A Articulação no Semiárido Brasileiro (ASA), que é composta por mais de três mil organizações sociais, lançou um alerta de emergência nos últimos dias. Em 2015 pouco mais de 2.400 cisternas de consumo humano foram construídas, quase nada perto das 80 mil de 2014. O Programa Cisternas, coordenado pelo MDS, sofrerá um corte de R$210 milhões para R$140 milhões. Além disso, outros R$132 milhões serão cortados do Programa de Aquisição de Alimentos (PAA).
 
“- O semiárido atravessa uma das mais severas e duradouras secas dos últimos anos. Mortes, êxodo, saques, filas intermináveis de pessoas para receber uma lata d’água ficaram na história como uma marca desumana das políticas. A virada dessa realidade se deu graças ao protagonismo do povo do semiárido aliado a essas políticas públicas adequadas. Reduzir esses programas sociais é cometer um dos maiores retrocessos na história do país e do semiárido brasileiro...em outras palavras: os pobres são mais uma vez condenados à fome e à sede porque o Congresso assim o decide”.
 
1,7 milhões de famílias com 4,2% das terras
 
Os R$10 bilhões que o relator da Comissão de Orçamento pretendia retirar do programa, não ocorreram. O corte atingiria 11 milhões de crianças e adolescentes. Mas as escolas rurais no semiárido estão fechando, o orçamento do Instituto Nacional do Semiárido (INSA) foi reduzido e ainda querem tirar a autonomia de pesquisa da entidade. A reforma agrária está parada no semiárido, porque uma portaria do INCRA proíbe a desapropriação de latifúndios na região onde é decretado o estado de emergência. No Semiárido, onde se concentra quase a metade da agricultura familiar brasileira, 1,7 milhões de famílias detêm 4,2% da terra, enquanto 1,3% dos estabelecimentos abocanham 38% das terras agriculturáveis.
 
Concentração de terra, de água, de riqueza, de poder, de conhecimento, política de combate à seca, doações esmolas, estes os atributos das políticas implantadas no nordeste brasileiros desde que o Império era a forma de governo. Qual foi a mudança nos últimos 13 anos? As políticas de convivência com o semiárido, o protagonismo social, o reconhecimento do papel das mulheres na execução dos programas, o reconhecimento do saber do povo, 45 tecnologias de captação de água e outras formas de proteger o solo, a biodiversidade, as nascentes, deste que é o único bioma genuinamente brasileiro.

### O QUE FAZER
Dê continuidade ao texto sobre os cortes nas políticas para o semiárido, começando logo depois da última frase apresentada.

(Entradas do conjunto de dados)

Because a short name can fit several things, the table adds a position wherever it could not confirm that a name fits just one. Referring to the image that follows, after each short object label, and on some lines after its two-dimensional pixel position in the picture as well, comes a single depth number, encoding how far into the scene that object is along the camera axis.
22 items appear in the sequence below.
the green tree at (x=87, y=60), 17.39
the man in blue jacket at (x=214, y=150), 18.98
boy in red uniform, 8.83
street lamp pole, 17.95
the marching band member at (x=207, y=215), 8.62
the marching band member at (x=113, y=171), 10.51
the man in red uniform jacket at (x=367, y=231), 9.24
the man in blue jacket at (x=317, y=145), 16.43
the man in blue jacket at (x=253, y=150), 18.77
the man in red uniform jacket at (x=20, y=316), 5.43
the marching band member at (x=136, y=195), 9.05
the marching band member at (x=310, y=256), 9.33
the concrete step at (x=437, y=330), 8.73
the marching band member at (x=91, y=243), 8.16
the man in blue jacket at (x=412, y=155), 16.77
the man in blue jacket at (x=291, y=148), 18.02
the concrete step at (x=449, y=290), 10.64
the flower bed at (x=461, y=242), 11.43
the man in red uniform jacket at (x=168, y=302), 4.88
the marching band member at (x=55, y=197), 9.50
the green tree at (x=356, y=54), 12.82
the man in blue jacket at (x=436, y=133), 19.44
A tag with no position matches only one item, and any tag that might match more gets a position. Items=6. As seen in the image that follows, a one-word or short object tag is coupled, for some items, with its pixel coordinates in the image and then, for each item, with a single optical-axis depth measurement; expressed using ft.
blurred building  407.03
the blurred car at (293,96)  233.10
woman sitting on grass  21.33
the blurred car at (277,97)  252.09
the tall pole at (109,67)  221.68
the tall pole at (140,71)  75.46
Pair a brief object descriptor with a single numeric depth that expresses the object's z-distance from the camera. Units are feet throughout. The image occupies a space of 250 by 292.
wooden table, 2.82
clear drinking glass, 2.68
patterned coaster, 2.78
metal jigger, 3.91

### RESULTADO DO EXERCÍCIO
 
Não vamos permitir o retrocesso
 
O nível dos reservatórios do semiárido está na faixa de 17%, é uma situação de extrema preocupação, reforçada pelas previsões da continuidade do El Nino que deve se estender até março. O colapso do abastecimento só não ocorreu porque são mais de um milhão de cisternas construídas, sem contar outras 135 mil tecnologias de captação de água para produção de alimentos. A comparação é a seguinte: 35 bilhões de litros de água nas barragens e açudes construídos no Nordeste, muitos em terras privadas ou sob controle da oligarquia. E 11 bilhões de litros d’água acumulados nas cisternas construídas.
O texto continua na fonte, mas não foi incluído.